Hi guys,
I'm trying to learn how to perform correctly a logistic regression.
Let's say I have a datasource1 with old data with 5 fields.
Field A is my target variable (yes/no)
Field B and C are qualitative
Field D and E are numeric, quantitative
And I also have a datasource2 with fresh data I want to use to score my prediction.
What's the best approach?
1) Should I only use the Regression Tool using all my fields as predictor variable and see which fields are significant? (Number of *** in the regression report?).
2) Or should I perform an association analysis, decide what fields are significant (table of contigency for qualitative fields and pearson/spearman correlation for the quantitative ones) and then only input the significant fields in the regression tool as predictive variables?
Solved! Go to Solution.
or should you incorporate stepwise into the process?
If you're learning, I'd suggest reading through "I'm not afraid of Logistic Regression: A friendly introduction for students and people like them". It's about as easy an introductin to Logistic Regression you'll find. The only negative is that the examples are in SPSS, but the concepts are the same as in R. You can get it on Amazon for $4.99.
After reading it, you'll understand the different approaches (stepwise forward vs. stepwise backwards), and how to judge your model.
A good way to start out, especially into regressions for the first time, is to creat MULTIPLE models. You can play with the different variable combinations that you create, and then score each of them to see what ends up with the best fit.
In your case:
Step 1--Create 3 to 5 logistic regressions with different variable combinations, and check the scoring of each to find the best performance. This can get your brain going on the types of variables that predict your target the strongest.

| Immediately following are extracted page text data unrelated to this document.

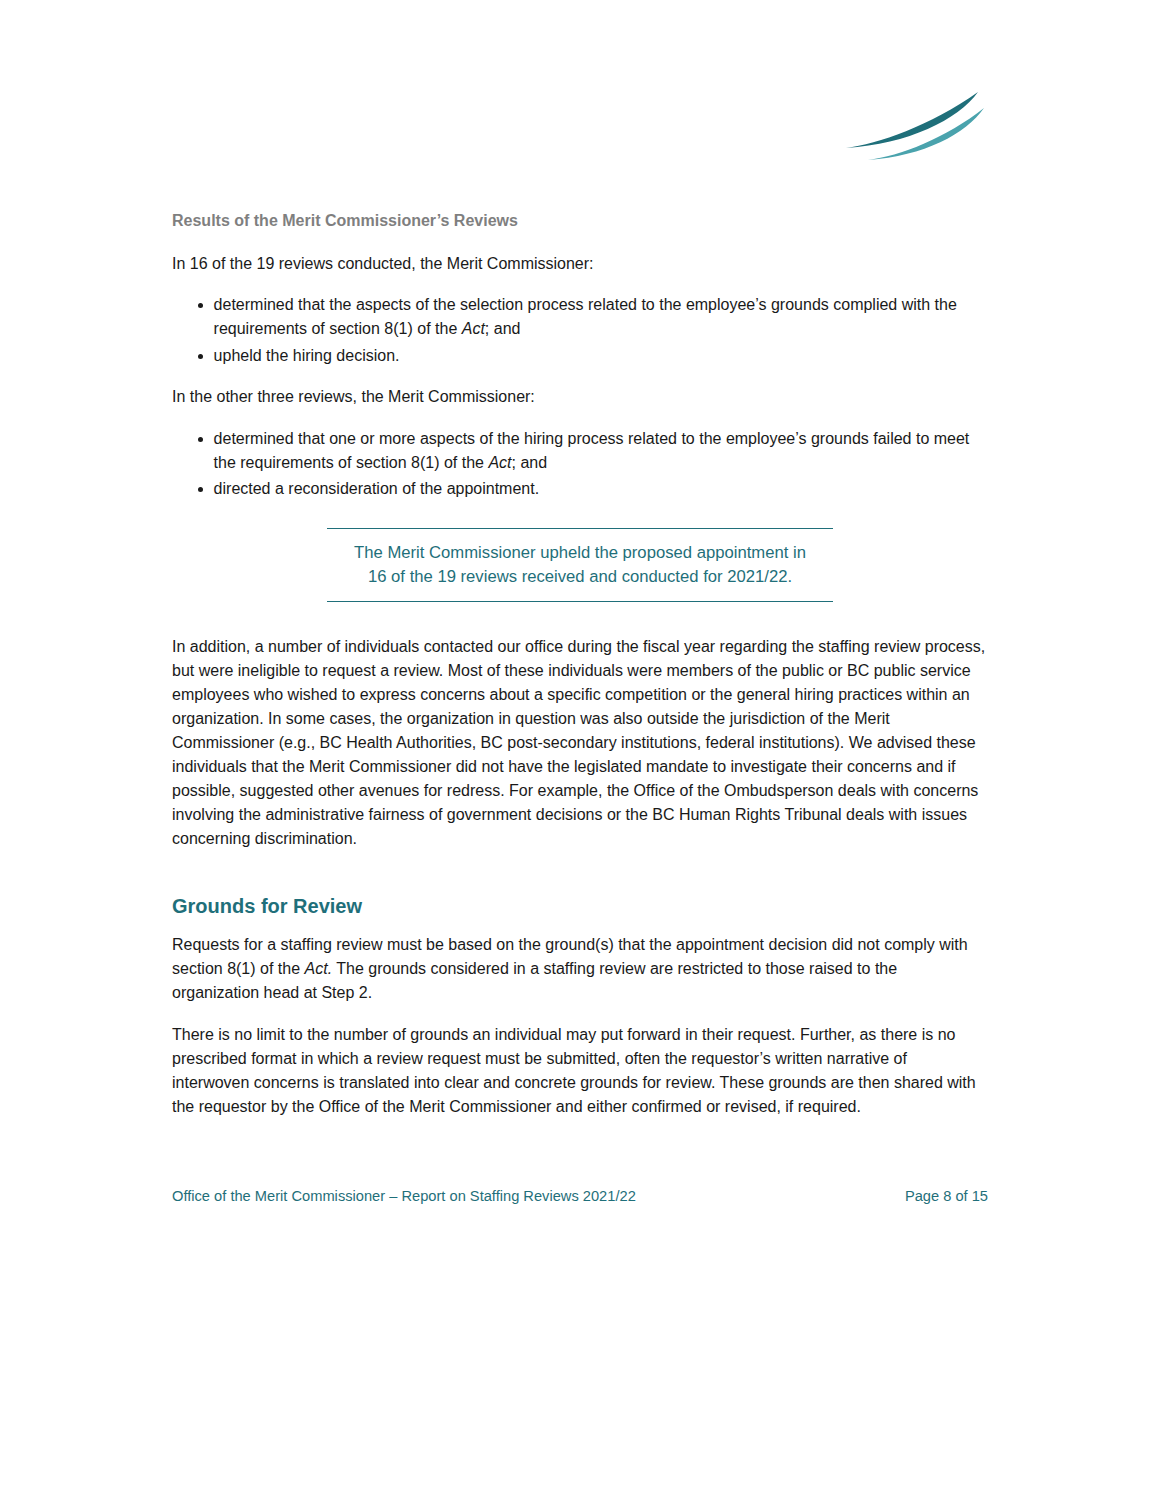Results of the Merit Commissioner’s Reviews
In 16 of the 19 reviews conducted, the Merit Commissioner:
determined that the aspects of the selection process related to the employee’s grounds complied with the requirements of section 8(1) of the Act; and
upheld the hiring decision.
In the other three reviews, the Merit Commissioner:
determined that one or more aspects of the hiring process related to the employee’s grounds failed to meet the requirements of section 8(1) of the Act; and
directed a reconsideration of the appointment.
The Merit Commissioner upheld the proposed appointment in
16 of the 19 reviews received and conducted for 2021/22.
In addition, a number of individuals contacted our office during the fiscal year regarding the staffing review process, but were ineligible to request a review. Most of these individuals were members of the public or BC public service employees who wished to express concerns about a specific competition or the general hiring practices within an organization. In some cases, the organization in question was also outside the jurisdiction of the Merit Commissioner (e.g., BC Health Authorities, BC post-secondary institutions, federal institutions). We advised these individuals that the Merit Commissioner did not have the legislated mandate to investigate their concerns and if possible, suggested other avenues for redress. For example, the Office of the Ombudsperson deals with concerns involving the administrative fairness of government decisions or the BC Human Rights Tribunal deals with issues concerning discrimination.
Grounds for Review
Requests for a staffing review must be based on the ground(s) that the appointment decision did not comply with section 8(1) of the Act. The grounds considered in a staffing review are restricted to those raised to the organization head at Step 2.
There is no limit to the number of grounds an individual may put forward in their request. Further, as there is no prescribed format in which a review request must be submitted, often the requestor’s written narrative of interwoven concerns is translated into clear and concrete grounds for review. These grounds are then shared with the requestor by the Office of the Merit Commissioner and either confirmed or revised, if required.
Office of the Merit Commissioner – Report on Staffing Reviews 2021/22 Page 8 of 15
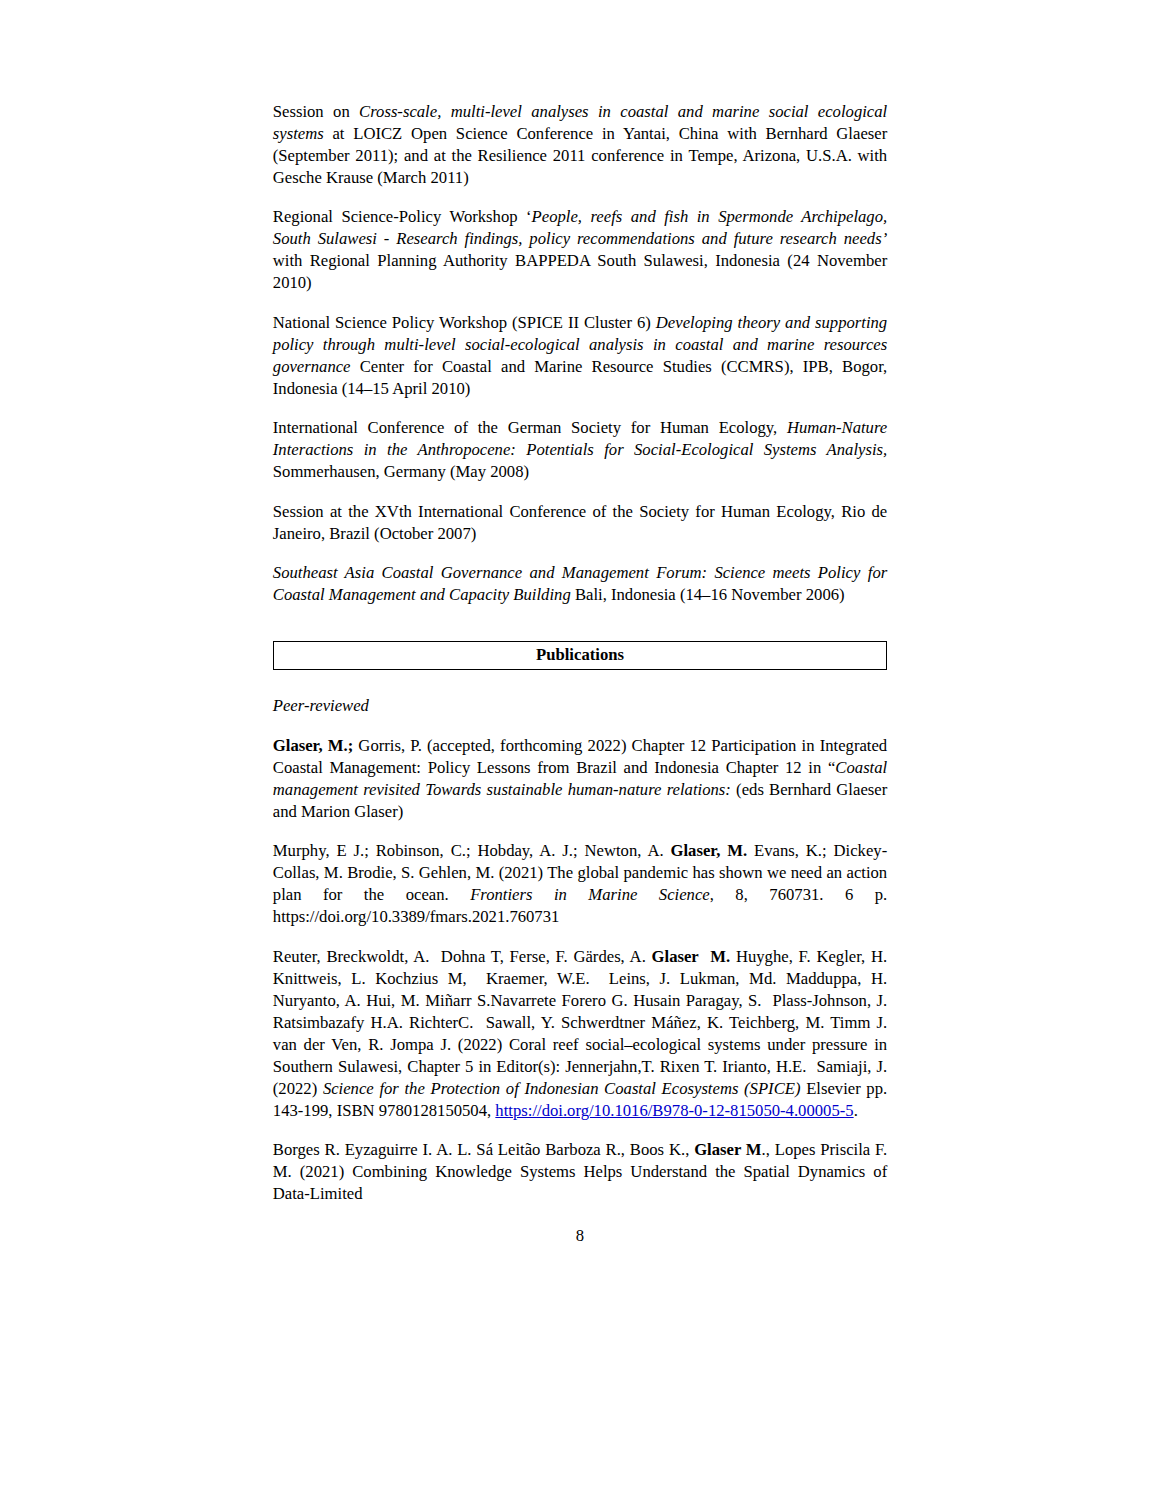Session on Cross-scale, multi-level analyses in coastal and marine social ecological systems at LOICZ Open Science Conference in Yantai, China with Bernhard Glaeser (September 2011); and at the Resilience 2011 conference in Tempe, Arizona, U.S.A. with Gesche Krause (March 2011)
Regional Science-Policy Workshop ‘People, reefs and fish in Spermonde Archipelago, South Sulawesi - Research findings, policy recommendations and future research needs’ with Regional Planning Authority BAPPEDA South Sulawesi, Indonesia (24 November 2010)
National Science Policy Workshop (SPICE II Cluster 6) Developing theory and supporting policy through multi-level social-ecological analysis in coastal and marine resources governance Center for Coastal and Marine Resource Studies (CCMRS), IPB, Bogor, Indonesia (14–15 April 2010)
International Conference of the German Society for Human Ecology, Human-Nature Interactions in the Anthropocene: Potentials for Social-Ecological Systems Analysis, Sommerhausen, Germany (May 2008)
Session at the XVth International Conference of the Society for Human Ecology, Rio de Janeiro, Brazil (October 2007)
Southeast Asia Coastal Governance and Management Forum: Science meets Policy for Coastal Management and Capacity Building Bali, Indonesia (14–16 November 2006)
Publications
Peer-reviewed
Glaser, M.; Gorris, P. (accepted, forthcoming 2022) Chapter 12 Participation in Integrated Coastal Management: Policy Lessons from Brazil and Indonesia Chapter 12 in “Coastal management revisited Towards sustainable human-nature relations: (eds Bernhard Glaeser and Marion Glaser)
Murphy, E J.; Robinson, C.; Hobday, A. J.; Newton, A. Glaser, M. Evans, K.; Dickey-Collas, M. Brodie, S. Gehlen, M. (2021) The global pandemic has shown we need an action plan for the ocean. Frontiers in Marine Science, 8, 760731. 6 p. https://doi.org/10.3389/fmars.2021.760731
Reuter, Breckwoldt, A. Dohna T, Ferse, F. Gärdes, A. Glaser M. Huyghe, F. Kegler, H. Knittweis, L. Kochzius M, Kraemer, W.E. Leins, J. Lukman, Md. Madduppa, H. Nuryanto, A. Hui, M. Miñarr S.Navarrete Forero G. Husain Paragay, S. Plass-Johnson, J. Ratsimbazafy H.A. RichterC. Sawall, Y. Schwerdtner Máñez, K. Teichberg, M. Timm J. van der Ven, R. Jompa J. (2022) Coral reef social–ecological systems under pressure in Southern Sulawesi, Chapter 5 in Editor(s): Jennerjahn,T. Rixen T. Irianto, H.E. Samiaji, J. (2022) Science for the Protection of Indonesian Coastal Ecosystems (SPICE) Elsevier pp. 143-199, ISBN 9780128150504, https://doi.org/10.1016/B978-0-12-815050-4.00005-5.
Borges R. Eyzaguirre I. A. L. Sá Leitão Barboza R., Boos K., Glaser M., Lopes Priscila F. M. (2021) Combining Knowledge Systems Helps Understand the Spatial Dynamics of Data-Limited
8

Step 2--Begin creating your own variables out of the ones you already have. For example, if you have a datetime variable, you can begin splitting that into things like Seasons, Weekends/Weekday, Daytime/Nighttime etc. Begin brainstorming all the different ways you can fiddle with the data you already have to make it more useful.

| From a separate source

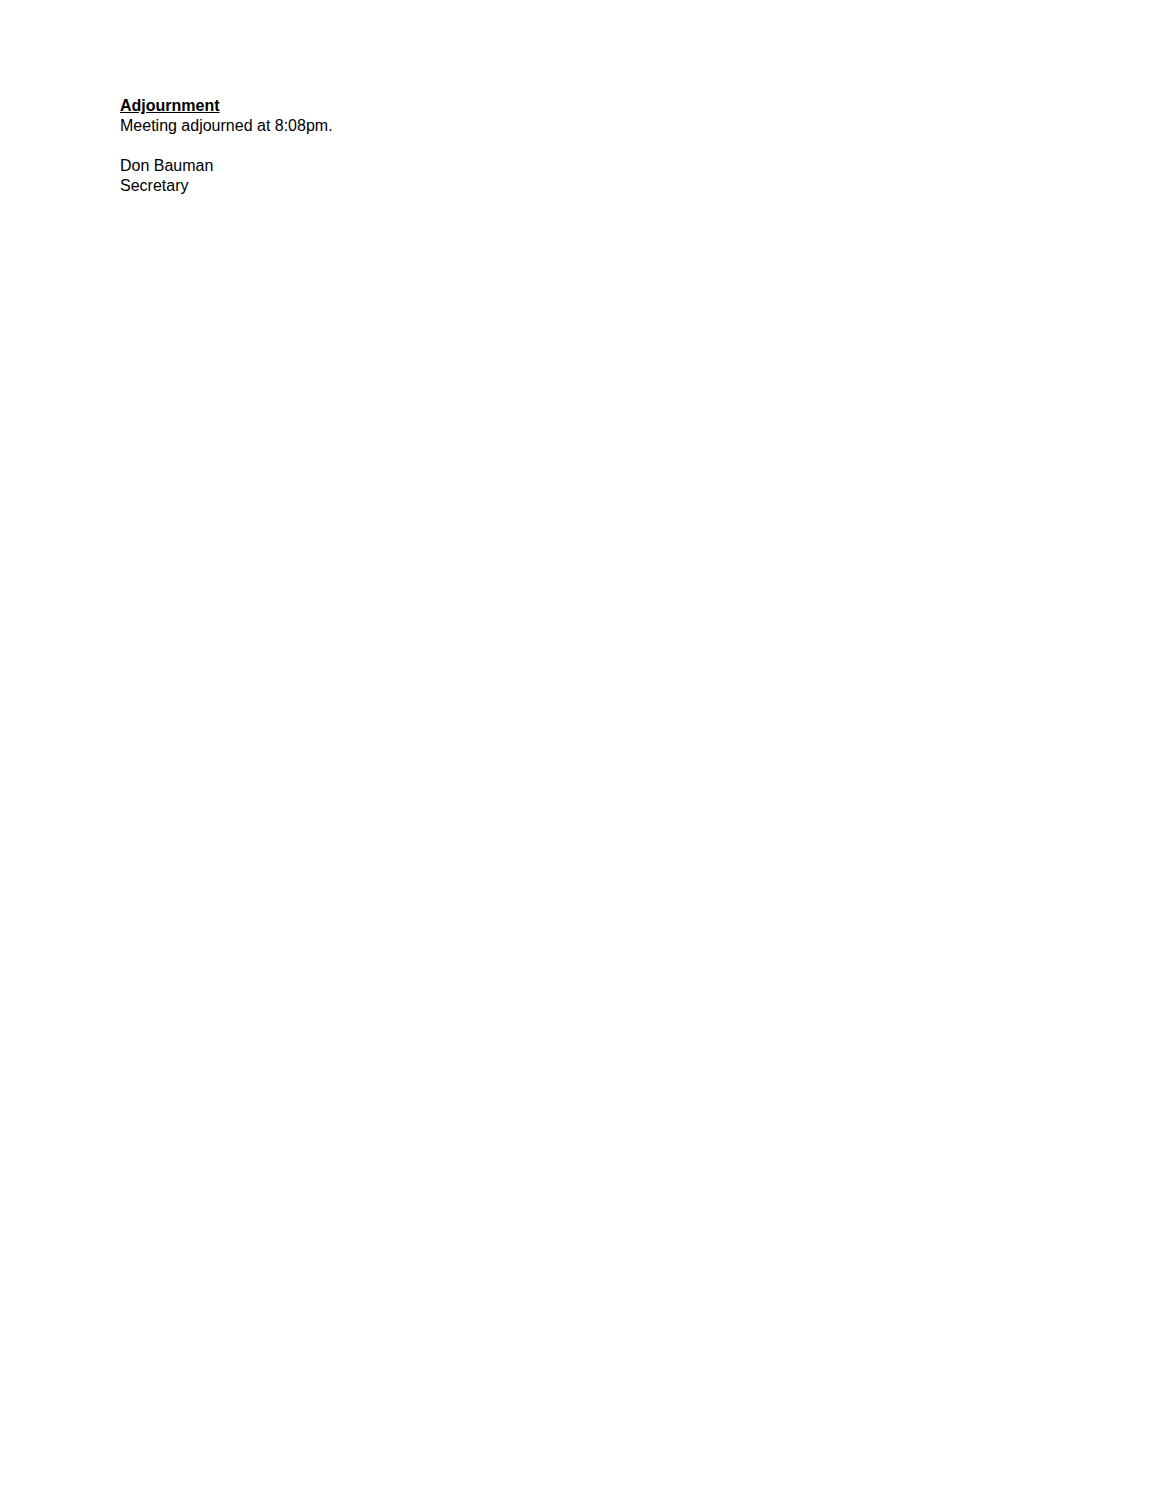Adjournment
Meeting adjourned at 8:08pm.
Don Bauman
Secretary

Step 3--Start researching more ways to improve your model. How will you avoid multi-collinearity with your predictor variables? Are there ways in which you can grab more data?
The moral of the story is jump right in, and get your brain working on interesting things!
Hi @Federica_FF,
The Content Engineering team has actually just wrapped up a series of new interactive starter kits, one of which focuses on doing Logistic Regression in Alteryx! You can expect to see the kits on the Gallery by the end of this month. I can post another reply here with the link when they're available if you'd like.
Best,
Bridget
Hi
@BridgetT wrote:Hi @Federica_FF,
The Content Engineering team has actually just wrapped up a series of new interactive starter kits, one of which focuses on doing Logistic Regression in Alteryx! You can expect to see the kits on the Gallery by the end of this month. I can post another reply here with the link when they're available if you'd like.
Best,
Bridget
Thank you guys for the advices!
You're welcome! It should be available soon; I hope it helps!
Hi @Federica_FF,
The logistic regression (and linear regression and A/B testing) starter kits are now available here on the Gallery: https://gallery.alteryx.com/#!app/Predictive-Analytics-Starter-Kit-Volume-1/576326b13df7da0eb48098d5...
Best,
Bridget
page not found! sounds valuable though!